35. SIR PERCY MILLS übernahm es, im Laufe der Woche eine entsprechende Karte anzufertigen, die dem O.R.C.-Memorandum beigelegt werden sollte. Dieses Memorandum sollte dann dem Außenminister vor seiner Abreise nach Paris vorgelegt werden und, falls er damit einverstanden sei, dann dem O.R.C. zugeleitet werden.

36. GENERAL ROBERTSON sagte, ihm liege sehr daran, daß eine Entscheidung über die Größe des Landes noch vor den Landtagswahlen getroffen werde. Er beabsichtige, mit den deutschen Stellen die genaue Grenzziehung und einige andere kleinere Dinge zu besprechen, die für uns ohne Bedeutung seien.

37. SIR OLIVER HARVEY fragte, was im Vorfeld der Landesgründung noch alles getan werden könne, z. B. im Hinblick auf die Beschlagnahme der Unternehmen; eine entsprechende Entscheidung habe man angesichts der Beratungen über die Stahlindustrie [im Alliierten Kontrollrat] vertagt.

38. MR. TROUTBECK fragte, wie lange es dauern könnte, bis das neue Land gegründet worden sei.

39. GENERAL ROBERTSON antwortete, wenn das Land groß und so unkompliziert sei, wie er das aufgezeigt habe, dann könne das praktisch über Nacht geschehen; wenn das Land aber klein sei und aus den bestehenden Provinzen herausgeschnitten werden müsse, dann sei das Unternehmen sehr viel komplizierter und werde länger dauern. Als Beispiel nannte er die Erstellung von Wählerlisten.

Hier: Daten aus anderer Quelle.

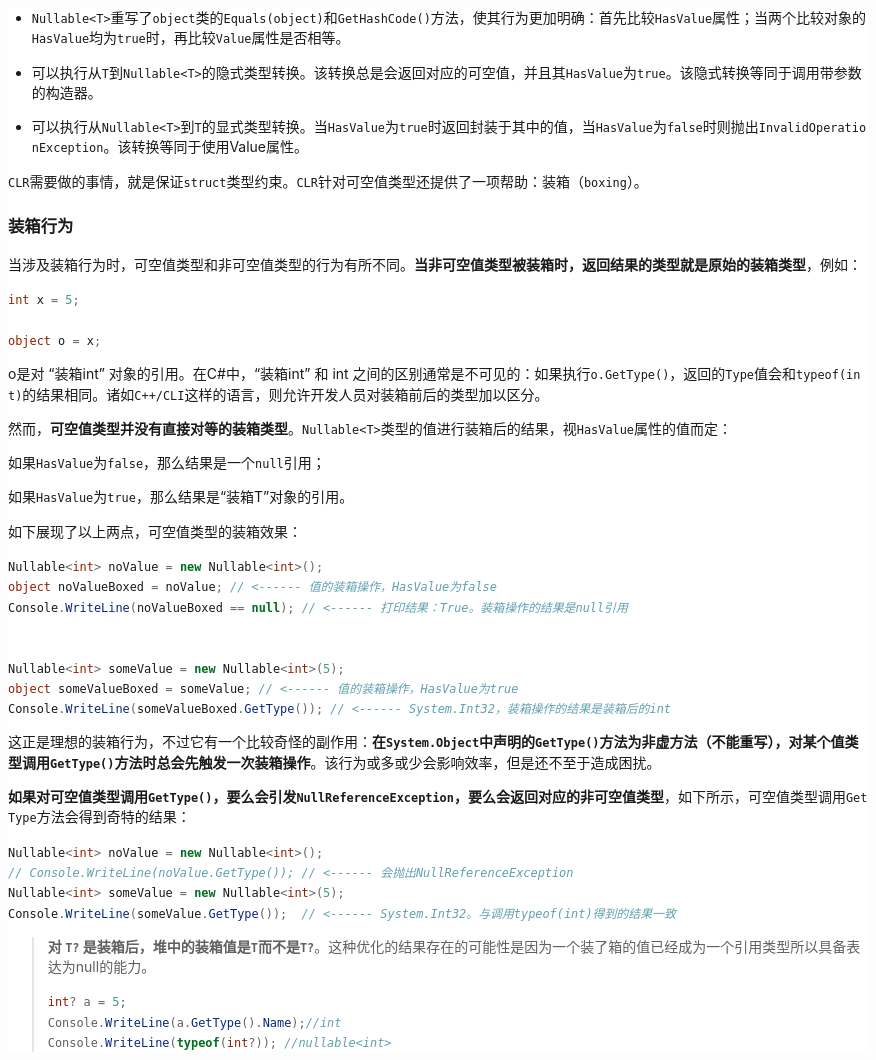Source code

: - `Nullable<T>`重写了`object`类的`Equals(object)`和`GetHashCode()`方法，使其行为更加明确：首先比较`HasValue`属性；当两个比较对象的`HasValue`均为`true`时，再比较`Value`属性是否相等。

- 可以执行从`T`到`Nullable<T>`的隐式类型转换。该转换总是会返回对应的可空值，并且其`HasValue`为`true`。该隐式转换等同于调用带参数的构造器。

- 可以执行从`Nullable<T>`到`T`的显式类型转换。当`HasValue`为`true`时返回封装于其中的值，当`HasValue`为`false`时则抛出`InvalidOperationException`。该转换等同于使用Value属性。

`CLR`需要做的事情，就是保证`struct`类型约束。`CLR`针对可空值类型还提供了一项帮助：装箱（`boxing`）。

### 装箱行为

当涉及装箱行为时，可空值类型和非可空值类型的行为有所不同。**当非可空值类型被装箱时，返回结果的类型就是原始的装箱类型**，例如：

```C#
int x = 5;

object o = x;
```

o是对 “装箱int” 对象的引用。在C#中，“装箱int” 和 int 之间的区别通常是不可见的：如果执行`o.GetType()`，返回的`Type`值会和`typeof(int)`的结果相同。诸如`C++/CLI`这样的语言，则允许开发人员对装箱前后的类型加以区分。

然而，**可空值类型并没有直接对等的装箱类型**。`Nullable<T>`类型的值进行装箱后的结果，视`HasValue`属性的值而定：

如果`HasValue`为`false`，那么结果是一个`null`引用；

如果`HasValue`为`true`，那么结果是“装箱T”对象的引用。

如下展现了以上两点，可空值类型的装箱效果：

```C#
Nullable<int> noValue = new Nullable<int>();
object noValueBoxed = noValue; // <------ 值的装箱操作，HasValue为false
Console.WriteLine(noValueBoxed == null); // <------ 打印结果：True。装箱操作的结果是null引用


Nullable<int> someValue = new Nullable<int>(5);
object someValueBoxed = someValue; // <------ 值的装箱操作，HasValue为true
Console.WriteLine(someValueBoxed.GetType()); // <------ System.Int32，装箱操作的结果是装箱后的int
```

这正是理想的装箱行为，不过它有一个比较奇怪的副作用：**在`System.Object`中声明的`GetType()`方法为非虚方法（不能重写），对某个值类型调用`GetType()`方法时总会先触发一次装箱操作**。该行为或多或少会影响效率，但是还不至于造成困扰。

**如果对可空值类型调用`GetType()`，要么会引发`NullReferenceException`，要么会返回对应的非可空值类型**，如下所示，可空值类型调用`GetType`方法会得到奇特的结果：

```C#
Nullable<int> noValue = new Nullable<int>();
// Console.WriteLine(noValue.GetType()); // <------ 会抛出NullReferenceException
Nullable<int> someValue = new Nullable<int>(5);
Console.WriteLine(someValue.GetType());  // <------ System.Int32。与调用typeof(int)得到的结果一致
```

> **对 `T?` 是装箱后，堆中的装箱值是`T`而不是`T?`**。这种优化的结果存在的可能性是因为一个装了箱的值已经成为一个引用类型所以具备表达为null的能力。
> 
> ```C#
> int? a = 5;
> Console.WriteLine(a.GetType().Name);//int
> Console.WriteLine(typeof(int?)); //nullable<int>    
> ```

40. SIR O. HARVEY war der Meinung, daß die ganze Frage bis Ende Juni erledigt sein könnte.

41. BRIGADIER CALTHORPE machte den Vorschlag, und die Runde stimmte zu, das Memorandum des Foreign Office für das O. R. C. zuvor den Stabschefs zuzuleiten. Die Stabschefs würden dann ein eigenes Memorandum erarbeiten; beide Memoranden zusammen sollten dann dem O.R.C. vorgelegt werden.